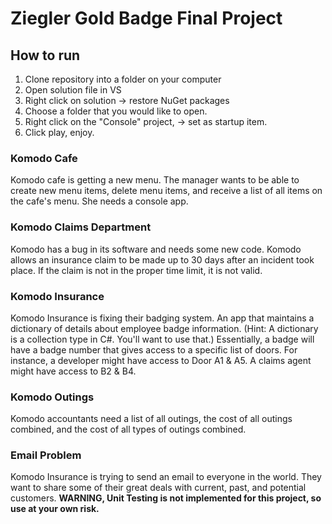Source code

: ﻿# Ziegler Gold Badge Final Project
 
 ## How to run
 
 1. Clone repository into a folder on your computer
 2. Open solution file in VS
 3. Right click on solution -> restore NuGet packages
 4. Choose a folder that you would like to open.
 5. Right click on the "Console" project, -> set as startup item.
 6. Click play, enjoy.

### Komodo Cafe
Komodo cafe is getting a new menu. The manager wants to be able to create new menu items, delete menu items, and receive a list of all items on the cafe's menu. She needs a console app.

### Komodo Claims Department
Komodo has a bug in its software and needs some new code. Komodo allows an insurance claim to be made up to 30 days after an incident took place. If the claim is not in the proper time limit, it is not valid.

### Komodo Insurance
Komodo Insurance is fixing their badging system. An app that maintains a dictionary of details about employee badge information. (Hint: A dictionary is a collection type in C#. You'll want to use that.)
Essentially, a badge will have a badge number that gives access to a specific list of doors. For instance, a developer might have access to Door A1 & A5. A claims agent might have access to B2 & B4.

### Komodo Outings
Komodo accountants need a list of all outings, the cost of all outings combined, and the cost of all types of outings combined.

### Email Problem
Komodo Insurance is trying to send an email to everyone in the world. They want to share some of their great deals with current, past, and potential customers. **WARNING, Unit Testing is not implemented for this project, so use at your own risk.**

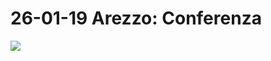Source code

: 26-01-19 Arezzo: Conferenza
===========================

![](https://www.adaa.it/wp/wp-content/uploads/2019/01/Schermata-2019-01-21-alle-10.04.02.png)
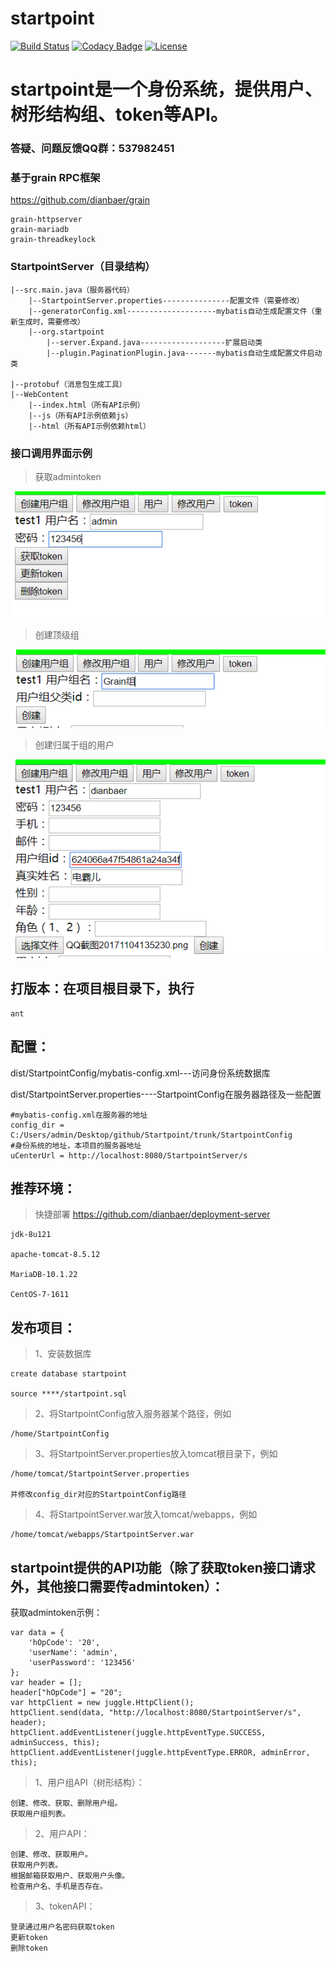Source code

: # startpoint

[![Build Status](https://travis-ci.org/dianbaer/startpoint.svg?branch=master)](https://travis-ci.org/dianbaer/startpoint)
[![Codacy Badge](https://api.codacy.com/project/badge/Grade/7169462c959c468294a867e327baaa31)](https://www.codacy.com/app/232365732/startpoint?utm_source=github.com&amp;utm_medium=referral&amp;utm_content=dianbaer/startpoint&amp;utm_campaign=Badge_Grade)
[![License](https://img.shields.io/badge/License-MIT-blue.svg)](LICENSE)



# startpoint是一个身份系统，提供用户、树形结构组、token等API。

### 答疑、问题反馈QQ群：537982451

### 基于grain RPC框架

https://github.com/dianbaer/grain

	grain-httpserver
	grain-mariadb
	grain-threadkeylock
	
	
### StartpointServer（目录结构）

	|--src.main.java（服务器代码）
		|--StartpointServer.properties---------------配置文件（需要修改）
		|--generatorConfig.xml--------------------mybatis自动生成配置文件（重新生成时，需要修改）
		|--org.startpoint
			|--server.Expand.java-------------------扩展启动类
			|--plugin.PaginationPlugin.java-------mybatis自动生成配置文件启动类
			
	|--protobuf（消息包生成工具）
	|--WebContent
		|--index.html（所有API示例）
		|--js（所有API示例依赖js）
		|--html（所有API示例依赖html）

		
### 接口调用界面示例

>获取admintoken

![接口调用界面示例](./startpoint1.png "startpoint1.png")

>创建顶级组

![接口调用界面示例](./startpoint2.png "startpoint2.png")

>创建归属于组的用户

![接口调用界面示例](./startpoint3.png "startpoint3.png")
		
		
## 打版本：在项目根目录下，执行

	ant


## 配置：

dist/StartpointConfig/mybatis-config.xml---访问身份系统数据库

dist/StartpointServer.properties----StartpointConfig在服务器路径及一些配置

	#mybatis-config.xml在服务器的地址
	config_dir = C:/Users/admin/Desktop/github/Startpoint/trunk/StartpointConfig
	#身份系统的地址，本项目的服务器地址
	uCenterUrl = http://localhost:8080/StartpointServer/s


## 推荐环境：

>快捷部署 https://github.com/dianbaer/deployment-server

	jdk-8u121

	apache-tomcat-8.5.12

	MariaDB-10.1.22

	CentOS-7-1611


## 发布项目：

>1、安装数据库
	
	create database startpoint
	
	source ****/startpoint.sql

>2、将StartpointConfig放入服务器某个路径，例如
	
	/home/StartpointConfig

>3、将StartpointServer.properties放入tomcat根目录下，例如
	
	/home/tomcat/StartpointServer.properties
	
	并修改config_dir对应的StartpointConfig路径

>4、将StartpointServer.war放入tomcat/webapps，例如
	
	/home/tomcat/webapps/StartpointServer.war


	

## startpoint提供的API功能（除了获取token接口请求外，其他接口需要传admintoken）：

获取admintoken示例：

	var data = {
		'hOpCode': '20',
		'userName': 'admin',
		'userPassword': '123456'
	};
	var header = [];
	header["hOpCode"] = "20";
	var httpClient = new juggle.HttpClient();
	httpClient.send(data, "http://localhost:8080/StartpointServer/s", header);
	httpClient.addEventListener(juggle.httpEventType.SUCCESS, adminSuccess, this);
	httpClient.addEventListener(juggle.httpEventType.ERROR, adminError, this);


>1、用户组API（树形结构）：
	
	创建、修改、获取、删除用户组。
	获取用户组列表。

>2、用户API：
	
	创建、修改、获取用户。
	获取用户列表。
	根据邮箱获取用户、获取用户头像。
	检查用户名、手机是否存在。

>3、tokenAPI：
	
	登录通过用户名密码获取token
	更新token
	删除token



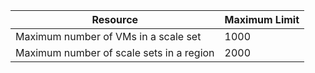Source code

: | Resource | Maximum Limit |
| --- | --- |
| Maximum number of VMs in a scale set |1000 |
| Maximum number of scale sets in a region |2000 |

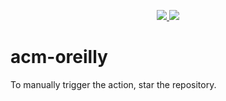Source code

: <p align="center">
  <a href="https://github.com/ahdncordeiro/acm-oreilly/actions?query=workflow%3ARun" alt="Run">
    <img src="https://github.com/ahdncordeiro/acm-oreilly/workflows/Run/badge.svg?event=schedule" />
  </a>
  <a href="https://github.com/ahdncordeiro/acm-oreilly/actions?query=workflow%3ATest" alt="Run">
      <img src="https://github.com/ahdncordeiro/acm-oreilly/workflows/Test/badge.svg?event=push" />
    </a>
</p>

# acm-oreilly
To manually trigger the action, star the repository.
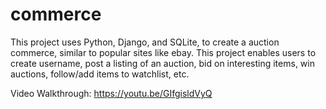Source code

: # commerce

This project uses Python, Django, and SQLite, to create a auction commerce, similar to popular sites like ebay. 
This project enables users to create username, post a listing of an auction, bid on interesting items, win 
auctions, follow/add items to watchlist, etc.

Video Walkthrough: https://youtu.be/GIfgisldVyQ
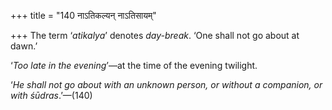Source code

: +++
title = "140 नाऽतिकल्यन् नाऽतिसायम्"

+++
The term ‘*atikalya*’ denotes *day-break*. ‘One shall not go about at
dawn.’

‘*Too late in the evening*’—at the time of the evening twilight.

‘*He shall not go about with an unknown person, or without a companion,
or with śūdras*.’—(140)



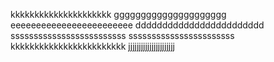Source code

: kkkkkkkkkkkkkkkkkkkkk
ggggggggggggggggggggg
eeeeeeeeeeeeeeeeeeeeeeee
dddddddddddddddddddddddd
sssssssssssssssssssssssss
sssssssssssssssssssssss
kkkkkkkkkkkkkkkkkkkkkkkk
jjjjjjjjjjjjjjjjjjjjjj
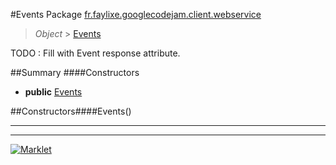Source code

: #Events
Package [fr.faylixe.googlecodejam.client.webservice](README.md)<br>

> *Object* > [Events](Events.md)

TODO : Fill with Event response attribute.

##Summary
####Constructors
* **public** [Events](#events)

##Constructors####Events()
> 

---

---

[![Marklet](https://img.shields.io/badge/Generated%20by-Marklet-green.svg)](https://github.com/Faylixe/marklet)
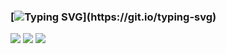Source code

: ### [![Typing SVG](https://readme-typing-svg.herokuapp.com?font=Fira+Code&duration=3000&pause=1000&color=15C828&width=435&lines=Hi%2C+i'm+a+C%2FC%2B%2B+developer...)](https://git.io/typing-svg)

![](http://github-profile-summary-cards.vercel.app/api/cards/stats?username=droysky&theme=nord_dark)
![](http://github-profile-summary-cards.vercel.app/api/cards/repos-per-language?username=droysky&theme=nord_dark)
![](https://leetcard.jacoblin.cool/droysky?width=500&height=200,&theme=nord)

──────────────────────────────

Where the string "create" turns up in a line of the data above, copy that whole line.

_Written response_.
Komodo cafe is getting a new menu. The manager wants to be able to create new menu items, delete menu items, and receive a list of all items on the cafe's menu. She needs a console app.
	create database startpoint
This project uses Python, Django, and SQLite, to create a auction commerce, similar to popular sites like ebay. 
This project enables users to create username, post a listing of an auction, bid on interesting items, win 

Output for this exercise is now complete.